Administrativement, la vallée d’Aure jouissait d’une relative autonomie et entretenait des échanges étroits avec ses voisins espagnols, notamment pour les troupeaux, c’est aussi un point de passage pour les pèlerins, marchands, trafiquants, exilés, etc.

A la fin du XIXe siècle, la vallée d’Aure comme d’autres connait un fort exode rural. Il faudra attendre la fin de la seconde guerre mondiale et les grands travaux hydroélectriques du plan Marshall pour que le phénomène s’inverse.
Ces travaux employèrent près de 2 000 ouvriers sur la vallée et le maire de l’époque Vincent Mir, obtint de baser la plupart de cette main d’œuvre à Saint-Lary ce qui augmenta de manière significative la population du village et de la Vallée. A la fin de ces grands chantiers, le projet de créer une station de ski a été lancé afin de maintenir de l’emploi sur la vallée et poursuivre le développement de Saint-Lary par le tourisme… la station était née !

Le téléphérique du Pic Lumière fut ainsi inauguré en 1957. Par la suite en 1963, la fusion avec Soulan au moment de la construction de la route d’accès aux champs de neige permet le développement de la station sur le secteur d’Espiaube.

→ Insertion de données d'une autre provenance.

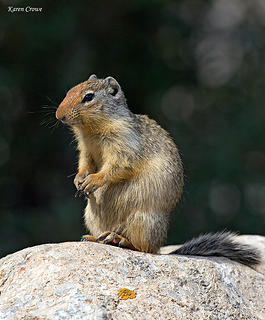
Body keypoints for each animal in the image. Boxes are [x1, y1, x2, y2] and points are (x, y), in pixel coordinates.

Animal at [55, 75, 260, 268]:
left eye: (88, 97)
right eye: (69, 91)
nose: (59, 115)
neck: (92, 131)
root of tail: (161, 248)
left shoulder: (124, 146)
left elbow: (117, 167)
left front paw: (93, 180)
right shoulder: (86, 150)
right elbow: (84, 164)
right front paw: (79, 179)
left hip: (143, 221)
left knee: (144, 249)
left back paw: (119, 239)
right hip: (92, 216)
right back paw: (94, 237)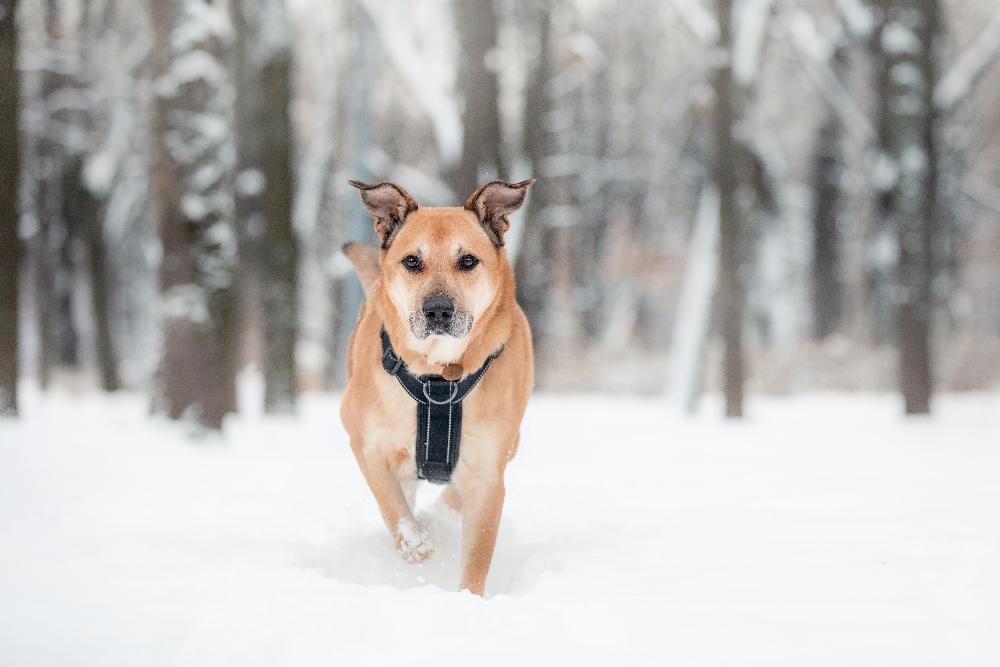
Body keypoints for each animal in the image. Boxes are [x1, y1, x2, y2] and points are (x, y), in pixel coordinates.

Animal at [340, 176, 536, 596]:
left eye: (468, 261)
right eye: (413, 261)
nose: (438, 309)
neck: (439, 376)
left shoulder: (488, 472)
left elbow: (478, 551)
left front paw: (466, 599)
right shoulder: (364, 441)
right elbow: (390, 502)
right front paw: (417, 545)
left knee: (450, 499)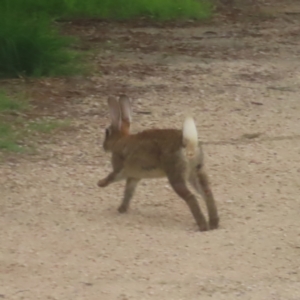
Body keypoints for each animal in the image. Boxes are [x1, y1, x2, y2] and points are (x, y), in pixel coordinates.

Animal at [98, 95, 218, 231]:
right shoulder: (134, 177)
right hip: (196, 170)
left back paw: (203, 226)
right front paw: (121, 209)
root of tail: (188, 144)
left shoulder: (120, 168)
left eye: (107, 132)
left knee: (191, 197)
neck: (120, 140)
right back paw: (214, 224)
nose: (104, 147)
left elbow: (112, 177)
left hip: (175, 174)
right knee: (207, 192)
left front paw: (100, 183)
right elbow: (128, 192)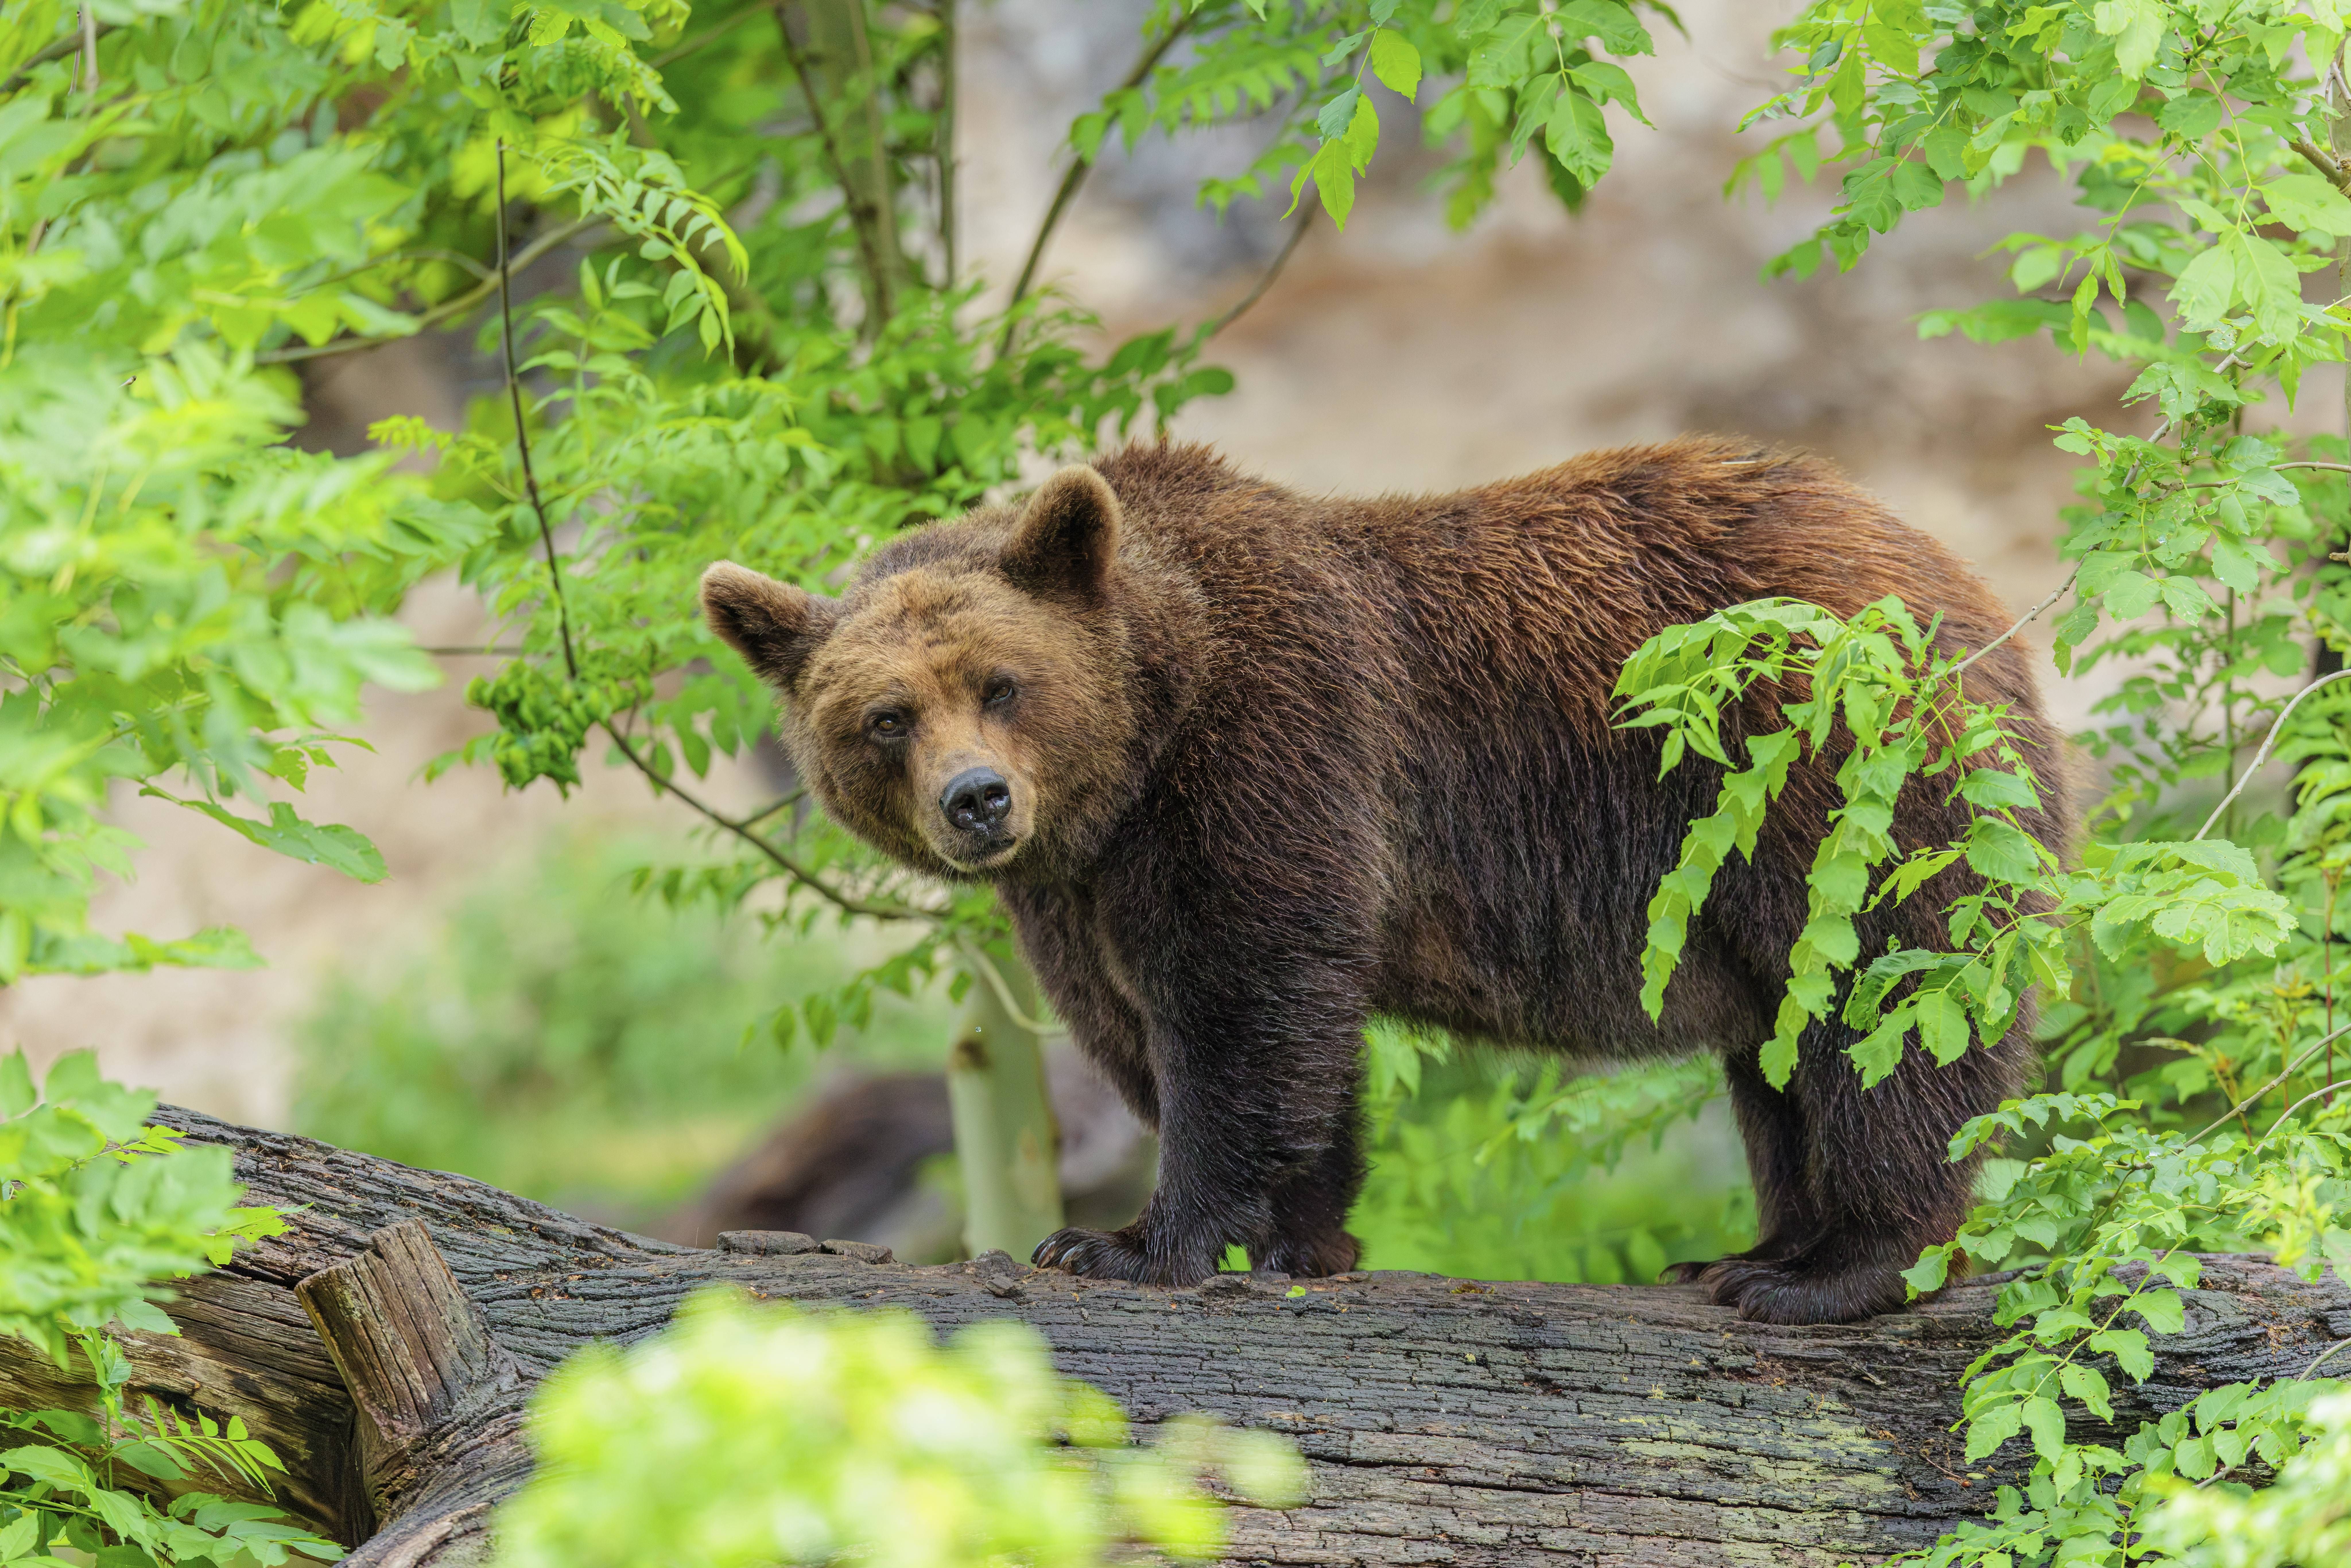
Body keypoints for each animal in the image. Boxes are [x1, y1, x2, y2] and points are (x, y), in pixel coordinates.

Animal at [699, 437, 2069, 1324]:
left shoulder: (1274, 745)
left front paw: (1132, 1241)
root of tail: (1955, 578)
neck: (1144, 740)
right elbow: (1161, 1019)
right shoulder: (1080, 883)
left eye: (1000, 682)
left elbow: (1243, 1000)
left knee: (1885, 1003)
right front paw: (1297, 1235)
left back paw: (1827, 1269)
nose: (977, 800)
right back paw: (1746, 1247)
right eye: (885, 716)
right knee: (1780, 1048)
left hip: (1817, 773)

En 1967, la station est choisie par l’Equipe de France Olympique pour préparer (avec succès) les Jeux de Grenoble 68. Isabelle Mir, fille de Vincent Mir remporte une médaille d’Argent en descente.

En 1974, Saint-Lary accueille pour la première fois le Tour de France avec la victoire de Raymond Poulidor au Pla d’Adet.

En 1988, l’ouverture des thermes de Saint-Lary Soulan marque la diversification de l’offre touristique et la volonté de proposer une activité touristique à l’année. Cette période correspond aussi au réaménagement du centre du village en pierre et bois.